Dimanche soir à Festi’neuch, Gaël Faye a fait vibrer le public lors d’un concert à la fois intime, chaleureux et plein d’énergie. Pour sa seule date en Suisse de l’été, le rappeur et écrivain franco-rwandais a montré toute l’étendue de son univers musical singulier et poétique.
Pour clore leur édition 2026 dimanche soir, les programmateurs de Festi’neuch ont misé sur l’une des plus belles plumes du rap français ou du moins, la plus poétique. Quatre ans après un premier passage, le rappeur franco-rwandais Gaël Faye était de retour en terres neuchâteloises pour le plus grand bonheur d’un public qui a manifesté sa joie dès les premières mesures du concert lancé à 20h30 sur la scène du Cargo.
Malheureusement des problèmes techniques viennent très vite perturber les premières chansons. Si le son est tout à fait correct côté public, le retour est capricieux sur scène, ce qui empêche le chanteur, ses musiciens et ses choristes de s’entendre correctement. A deux reprises, ils sont obligés de s’arrêter et plusieurs allers et retours de techniciens sur scène sont nécessaires pour régler définitivement le problème.

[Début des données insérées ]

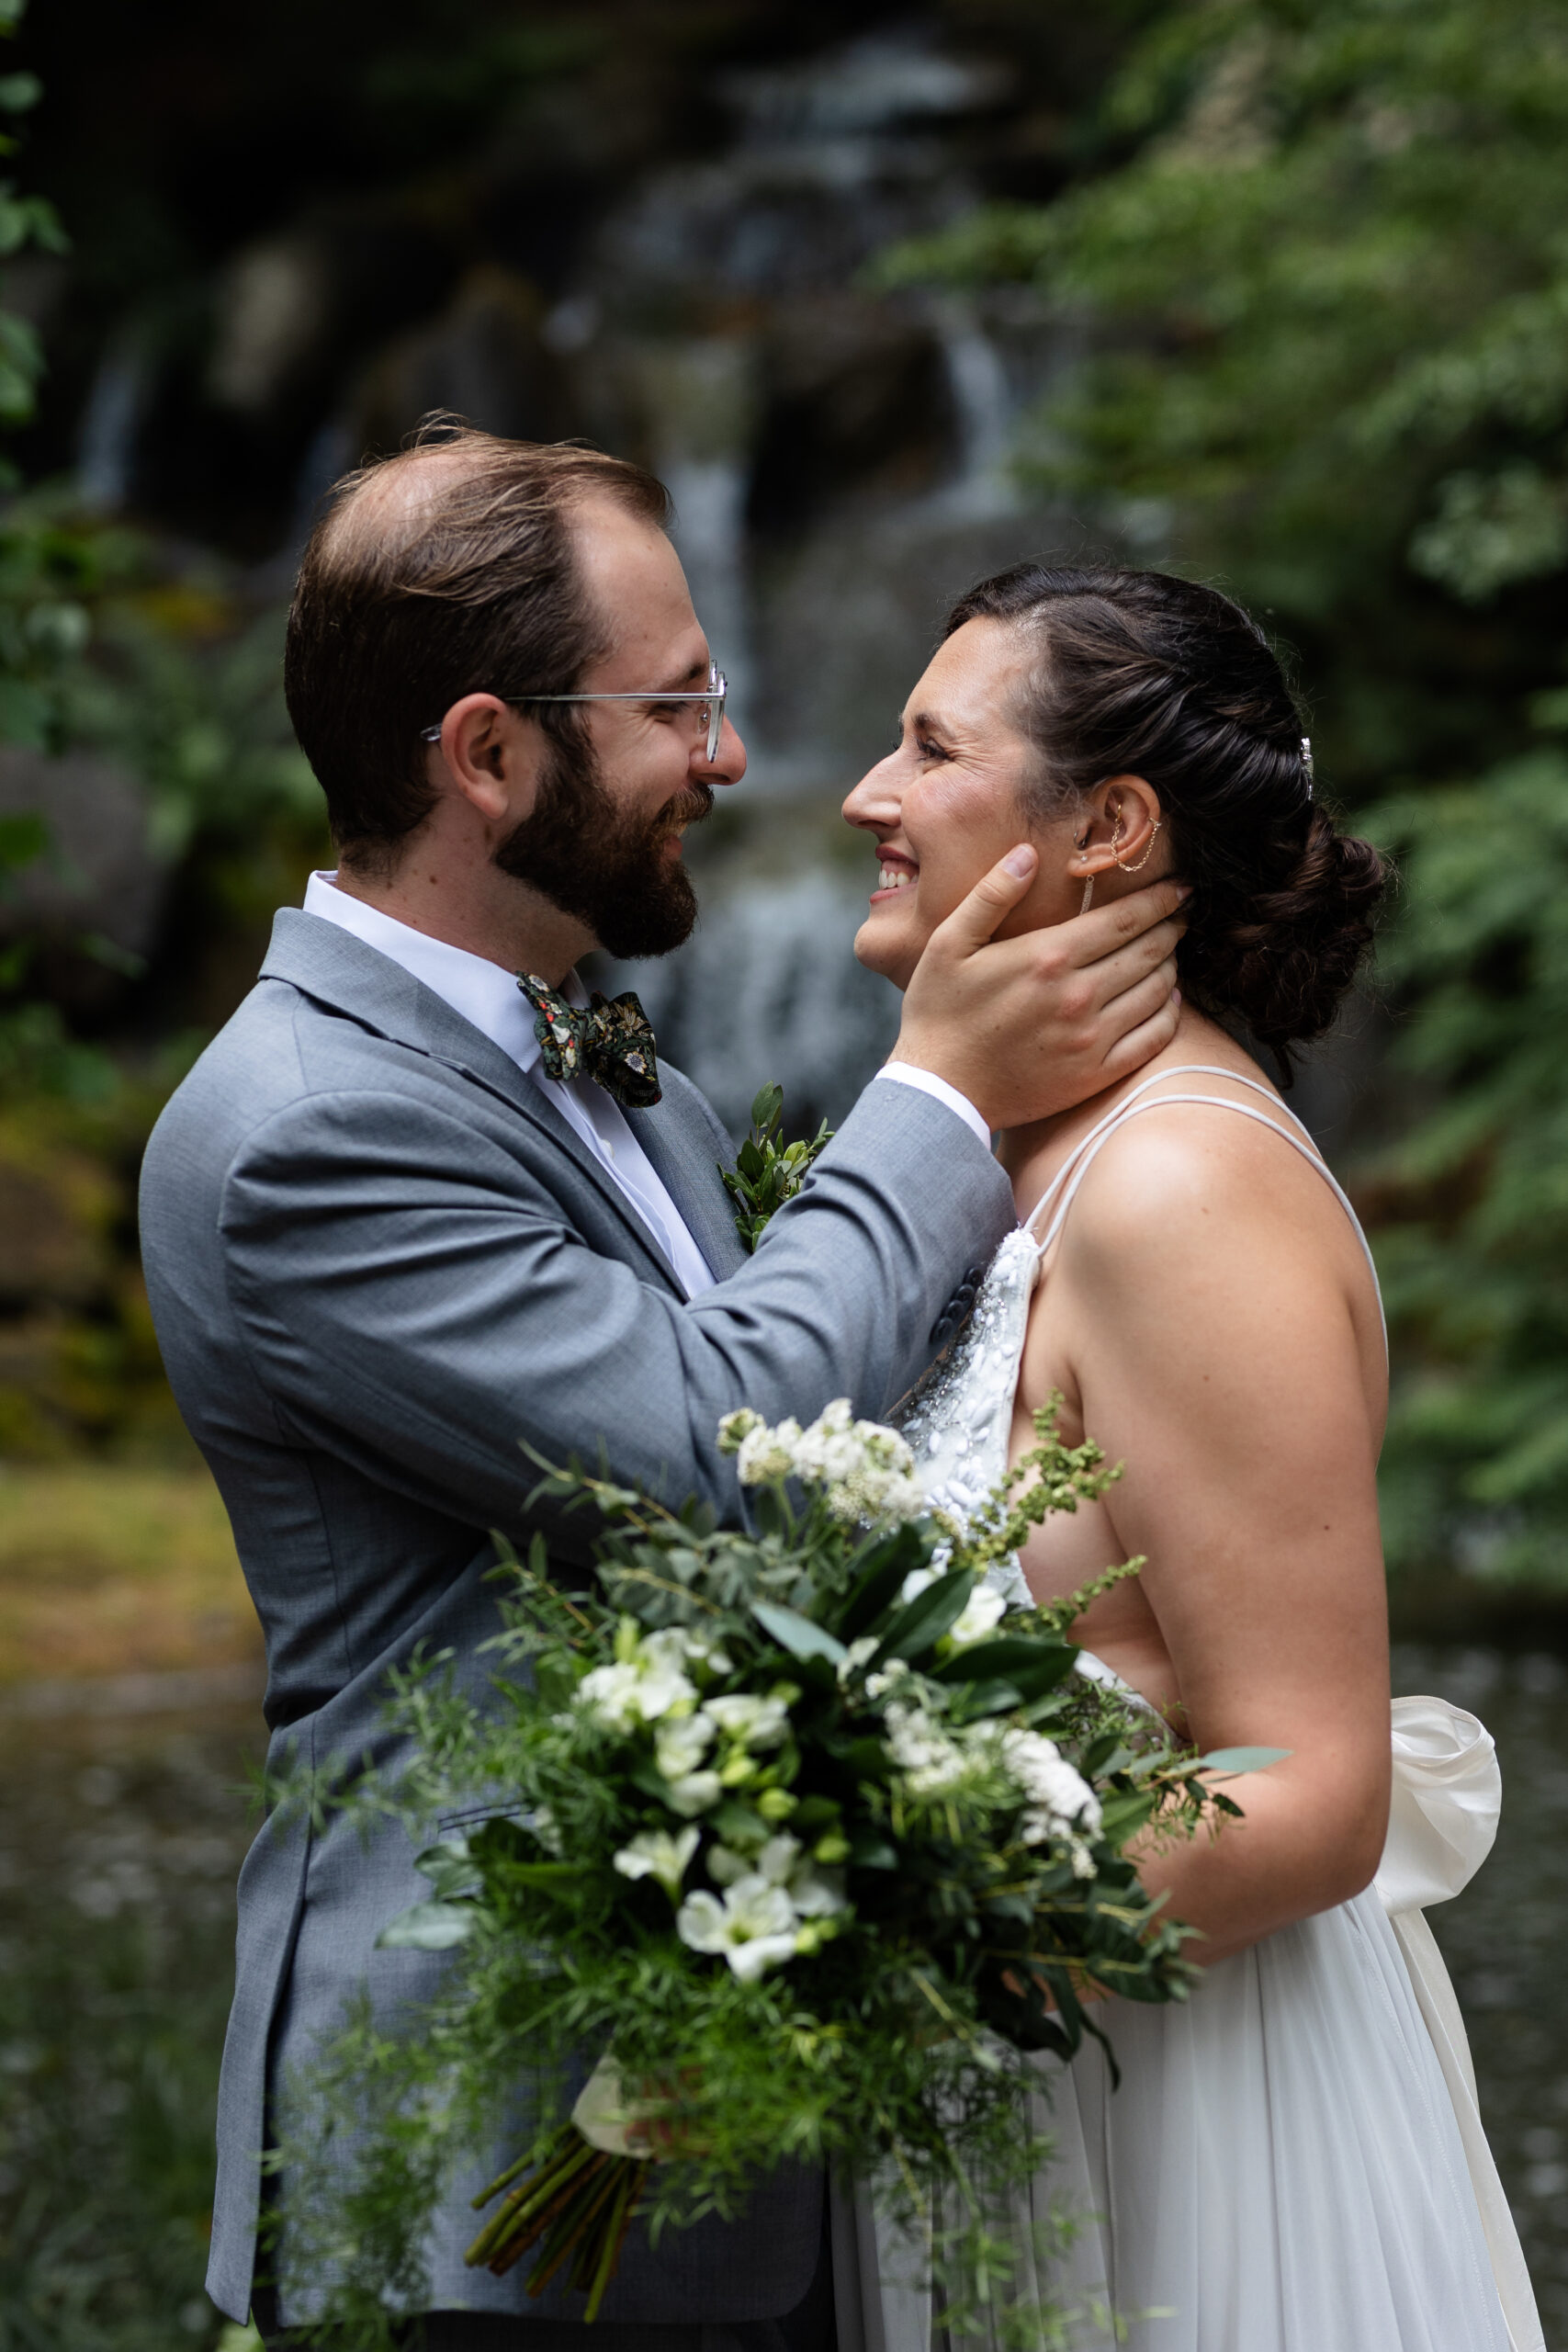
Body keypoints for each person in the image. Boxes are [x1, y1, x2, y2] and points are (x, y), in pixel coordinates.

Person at [137, 434, 1189, 2351]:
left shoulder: (623, 1073)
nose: (727, 754)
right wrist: (942, 1084)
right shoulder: (306, 1134)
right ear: (486, 755)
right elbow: (723, 1467)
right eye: (677, 701)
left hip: (706, 2143)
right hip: (474, 2197)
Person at [838, 562, 1543, 2352]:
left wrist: (869, 1930)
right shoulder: (1019, 1157)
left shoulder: (1176, 1187)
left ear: (1109, 823)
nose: (865, 794)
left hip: (1184, 2125)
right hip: (1021, 2095)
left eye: (927, 745)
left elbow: (1310, 1788)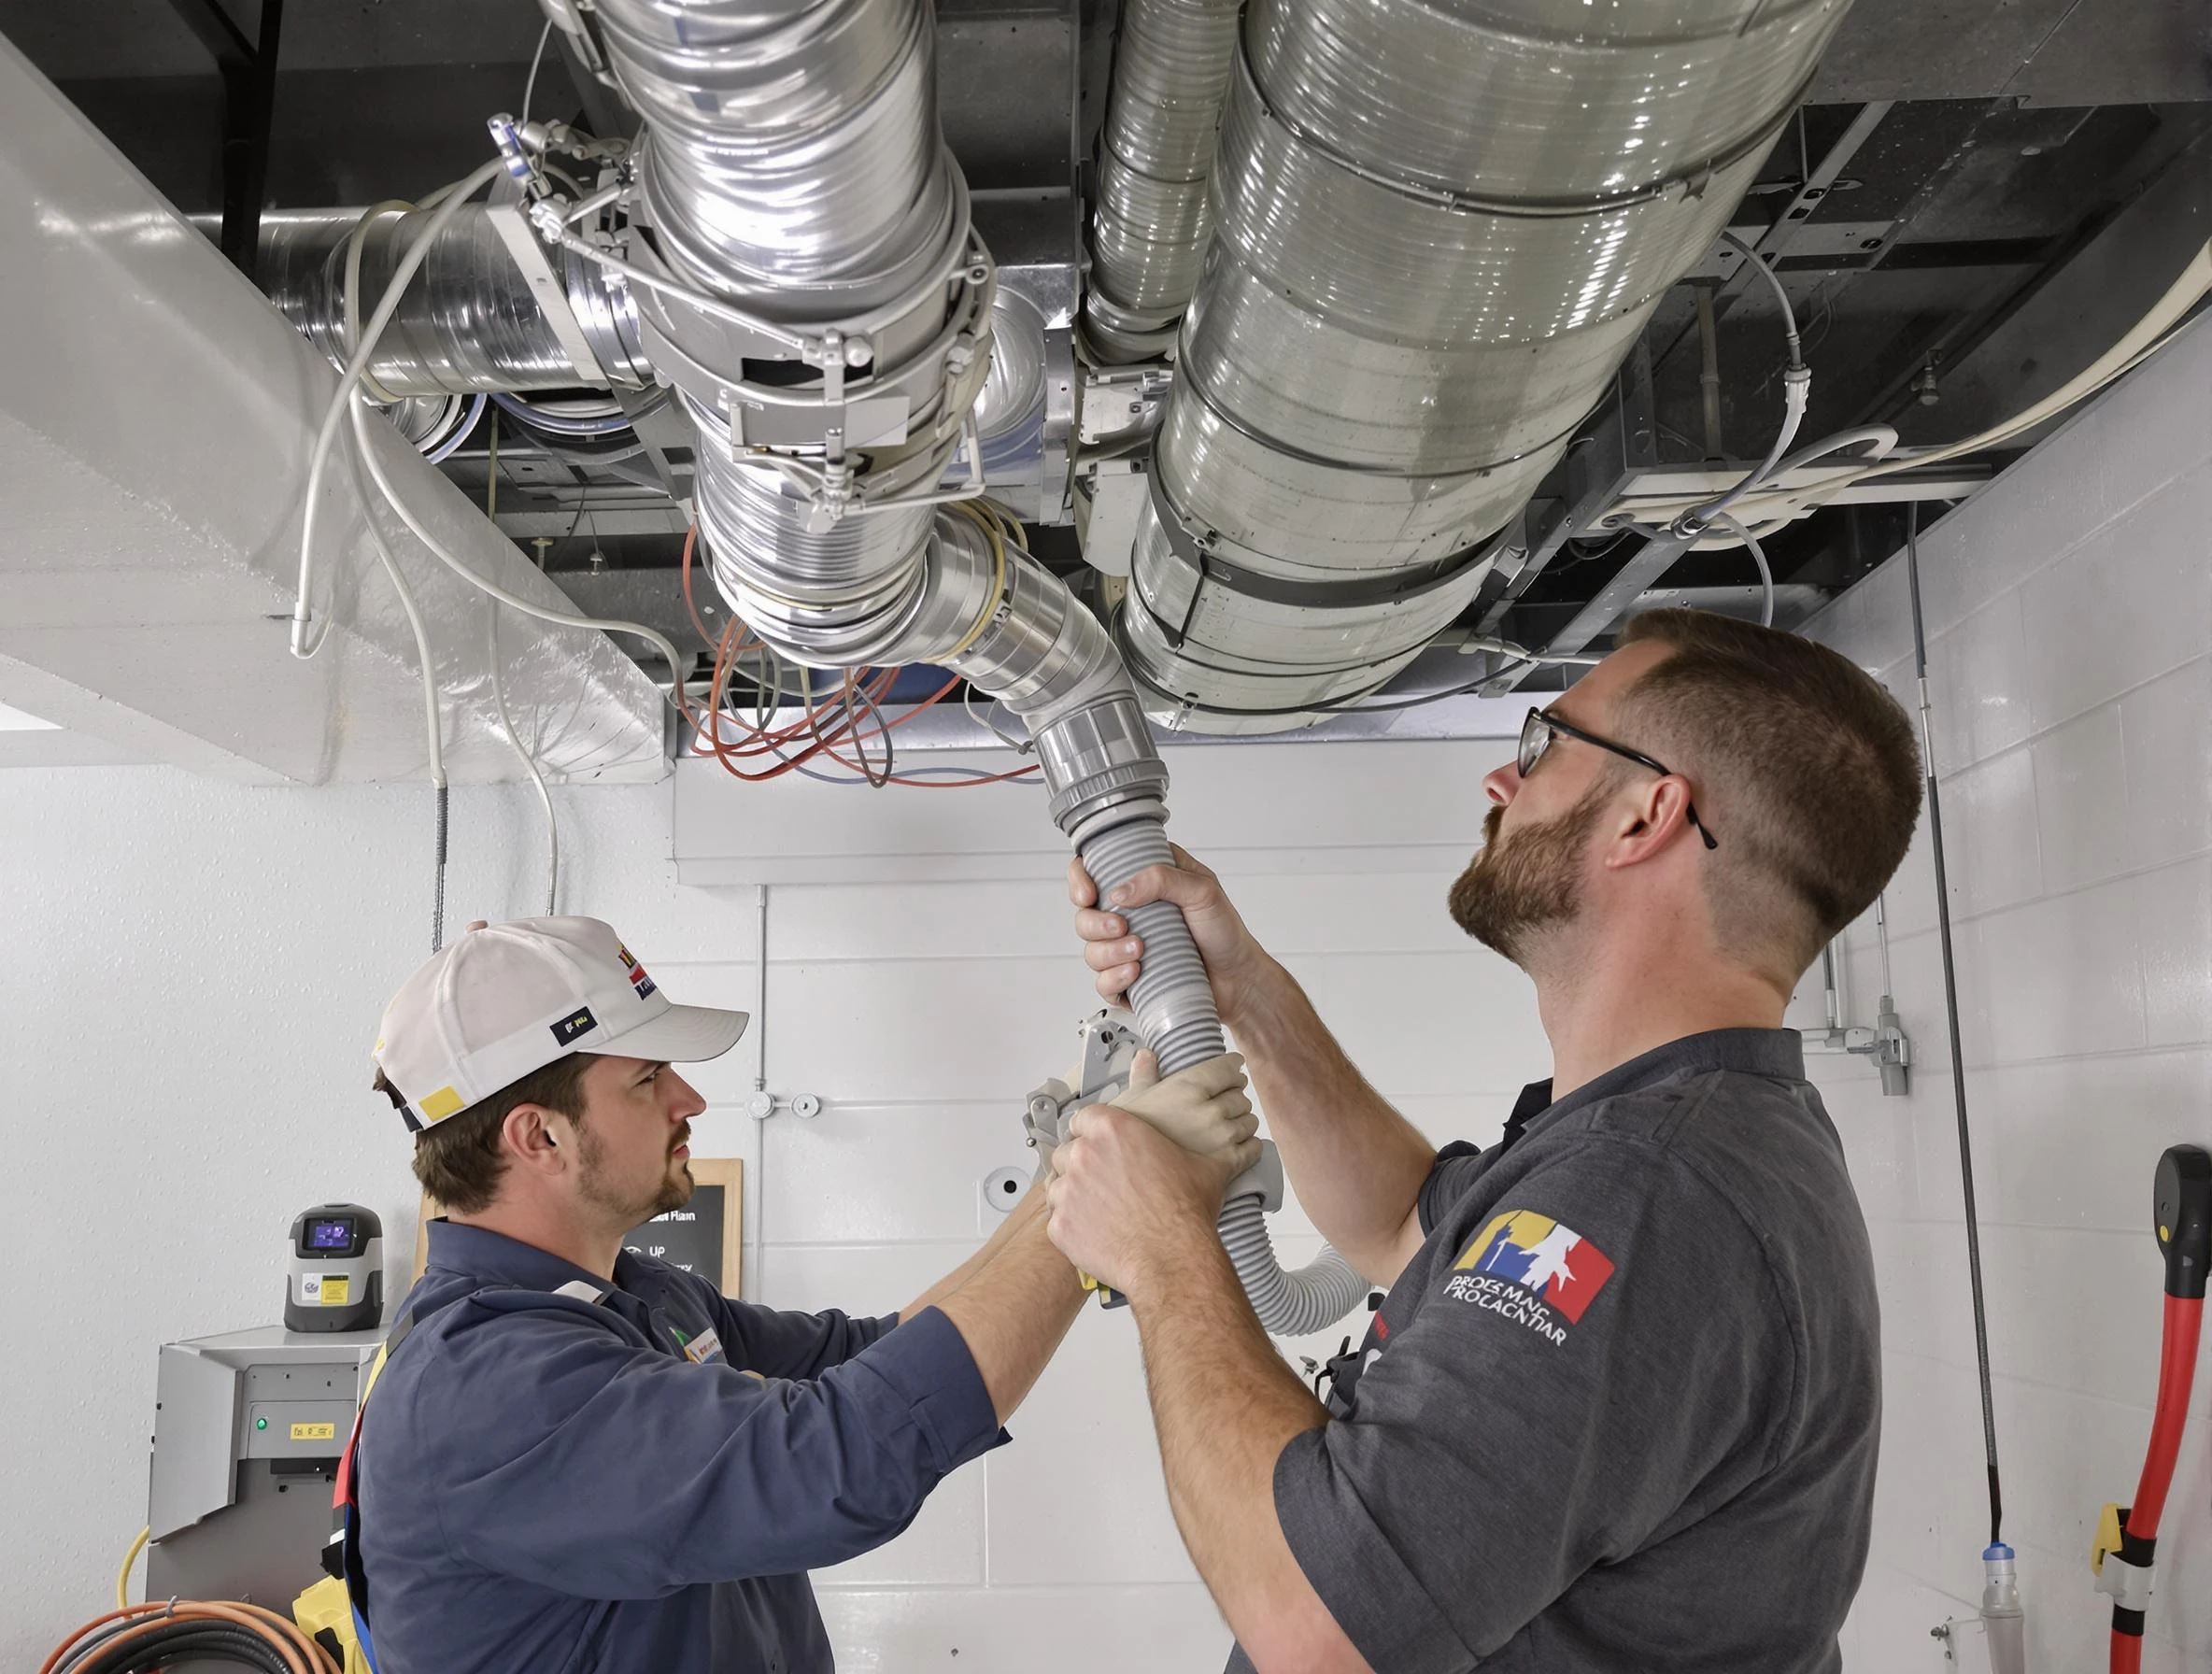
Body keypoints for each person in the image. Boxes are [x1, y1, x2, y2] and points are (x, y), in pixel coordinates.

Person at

D’autres s’en seraient offusqués, mais ce n’est pas le style de Gaël Faye qui y voit la preuve qu’on est dans le « monde réel ». Renonçant à recommencer une chanson stoppée en cours de route, il lâchera tout de même un peu plus tard, légèrement agacé: « c’est dommage, on a perdu du temps avec ces problèmes et le temps passe vite ».
Un univers artistique singulier
A ce moment-là, le chanteur a déjà égrené plusieurs titres, dont le magnifique ‘Paris métèque’, ‘Irruption’ ou encore ‘Petit Pays’, une chanson mélancolique qui mêle des souvenirs de sa jeunesse insouciante au Burundi aux traumatismes de la guerre qui a fait rage dans cette région dans les années 1990. Un titre dans lequel on l’entend dire: « L’écriture m’a soigné quand je partais en vrille ». Il aura aussi interprété le poignant ‘Seuls et vaincus’, chanson sur le racisme composée sur un poème de l’ancienne ministre française Christine Taubira, après avoir remercié le peuple suisse d’avoir voté non à l’initiative ‘Pas de Suisse à 10 millions’ dont on lui avait parlé quelques heures plus tôt.
La suite du concert laisse Gaël Faye dérouler son flow sans accrocs, ce qui permet au public d’entrer entièrement dans son univers. Souriant et généreux, le chanteur de 43 ans n’hésite pas à laisser le devant de la scène à une choriste ou un musicien pour une partie solo. Les titres aux sonorités plus rap et énergiques où le chanteur fait monter la sauce (‘Fils de hip-hop’, ‘Femme’) s’intercalent entre des titres plus doux (‘Métis’, ‘Respire’).
A Neuchâtel, Gaël Faye a su ambiancer le public. [Festi’Neuch – Thierry Krummenacher]
Oscillant entre slam, rap et chanson et s’appuyant sur des arrangements musicaux épurés et organiques, mêlant influences urbaines et africaines, Gaël Faye aborde l’enfance, l’exil, la mémoire, le métissage et plus largement les questions d’identité. Un style unique qui met au centre la poésie et le sens de la narration et qui touche au-delà du milieu du rap.
Un nouvel album en automne
Ce sens de l’écriture, le rappeur l’a aussi décliné dans deux romans: ‘Petit pays’ en 2016 et ‘Jacaranda’ en 2022 qui ont été des succès de librairie couronnés de plusieurs prix littéraires. C’est d’ailleurs le travail d’écriture et de promotion de son second roman qui l’a tenu éloigné de la scène ces dernières années. Mais il est désormais de retour: un nouvel album prévu pour cet automne sera suivi d’une tournée qui passera par l’Arena de Genève le 26 novembre 2027.
En attendant, il profite de l’été pour reprendre contact avec son public et tester de nouvelles chansons. A Neuchâtel, après avoir encore pris un bain de foule et fait danser un public ravi sur le très attendu ‘Chalouper’, Gaël Faye termine son concert tout en douceur avec une chanson sur la nuit. Sous le charme de ce titre inédit, les festivaliers sortent leurs téléphones pour offrir, en guise d’au revoir aux artistes sur scène, un ciel étoilé.